CS: What has been your favorite Kweku video that you have worked on?
Cody: They have all been great in their own ways. Every time I shoot a Kweku video I can't help but start editing immediately because I’m always hyped on what we’ve captured. “Aya” was probably my favorite. The shoot was a good time and I loved the location we shot at. I had so much footage to work with, it made editing a lot of fun.
CS: What track would you like to create a video for next off of Kweku’s Grey EP? Why?
Cody: "Oasis2: Maps" or "Dec 25th". Everything from the production and the lyrics in both of those come together to create a great song. I think visuals would really elevate those songs. On an unrelated note, I also have some cool concepts for a short film that I envision Kweku being the lead actor. He’ll hear about it soon enough.
CS: How is working with WebsterX on your creations? I saw he was in your short film "until they berry me", it seems you two share similar ideas/visions is that fair to say?
Cody: Working with Web is great. We definitely share similar ideas/aesthetics. I’m truly proud of every single video we have created together. Each one is so different from the last, we try to switch it up every time. He is really open to try anything and that’s evident in the stuff we’ve done together.
CS: I feel like you and Webster came up together. Speak a little on how you both came up in the Milwaukee scene and how it led you to other horizons?
Cody: We sure did! "Doomsday" was the first music video we made together. I directed that with my friend Damien Blue, it was the most organic video we’ve ever made. We would go out and shoot every Monday for like a month just gathering footage that fit the tone we were going for. I think "Doomsday" was the 6th music video I had ever made. The music videos Damien, Web and I created together jump-started our careers. I think it did a lot for the Milwaukee art scene as well.
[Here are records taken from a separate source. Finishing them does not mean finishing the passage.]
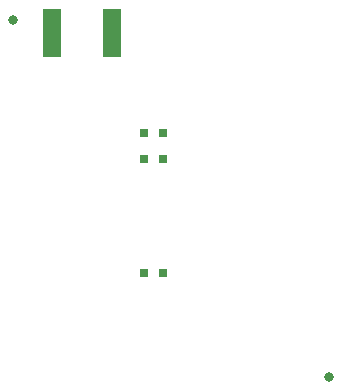
<source format=gbr>
%TF.GenerationSoftware,Altium Limited,Altium Designer,18.1.6 (161)*%
G04 Layer_Color=8421504*
%FSLAX26Y26*%
%MOIN*%
%TF.FileFunction,Paste,Top*%
%TF.Part,Single*%
G01*
G75*
%TA.AperFunction,SMDPad,CuDef*%
%ADD12R,0.031496X0.031496*%
%ADD13R,0.060000X0.160000*%
%TA.AperFunction,FiducialPad,Global*%
%ADD14C,0.031496*%
D12*
X540242Y757675D02*
D03*
X477250D02*
D03*
X540242Y375000D02*
D03*
X477250D02*
D03*
X540242Y843675D02*
D03*
X477250D02*
D03*
D13*
X369000Y1175000D02*
D03*
X169000D02*
D03*
D14*
X1092824Y30000D02*
D03*
X40000Y1220000D02*
D03*
%TF.MD5,c9a3b3ca580755b5400905388330150f*%
M02*

</source>
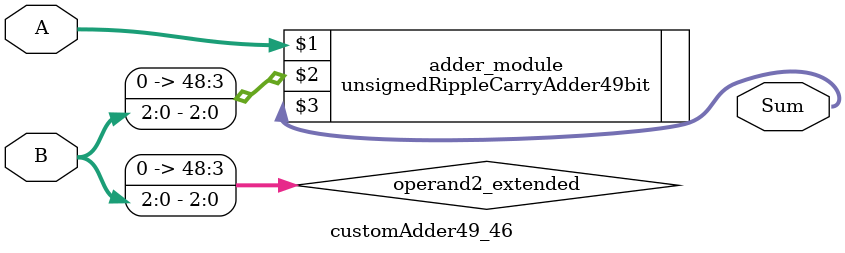
<source format=v>
module customAdder49_46(
                        input [48 : 0] A,
                        input [2 : 0] B,
                        
                        output [49 : 0] Sum
                );

        wire [48 : 0] operand2_extended;
        
        assign operand2_extended =  {46'b0, B};
        
        unsignedRippleCarryAdder49bit adder_module(
            A,
            operand2_extended,
            Sum
        );
        
        endmodule
        
</source>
2015 was the beginning of Milwaukee’s music video renaissance. The work we did together helped all of us tremendously, it put everyone in a better place. Up until that point I was never really satisfied with anything I made. It was definitely the jumpoff for everybody. Fast forward to 2017 and music videos are what pay the bills. I’ve traveled the U.S. and had the opportunity to work with really talented artists. It’s only continuing to grow and I’m super grateful for the position I’m in. I love what I do and never pictured myself to be here, so it's amazing to be able to create for a living. More short films are on the horizon and eventually I want to make a feature film.
CS: What influences did you take from the Milwaukee scene and bring to Chicago?
Cody: Hmmm. That’s a tough one. Consciously I’m not sure I brought any influence from the Milwaukee Scene to Chicago. When it comes to creating I’ve always just done what felt natural to me. If anything I’m influenced by the people around me, everyone is constantly creating and the bar is set pretty high. I’m just glad the people I work with give me the freedom they do. I’ve built a certain level of trust with the clients I work with and that’s really important to have when you’re collaborating with someone. Chicago artists are just as receptive to my crazy ideas as anyone else. Working in the Chicago scene is fun because the music is way different than the sounds coming out of Milwaukee. It keeps things fun and refreshing.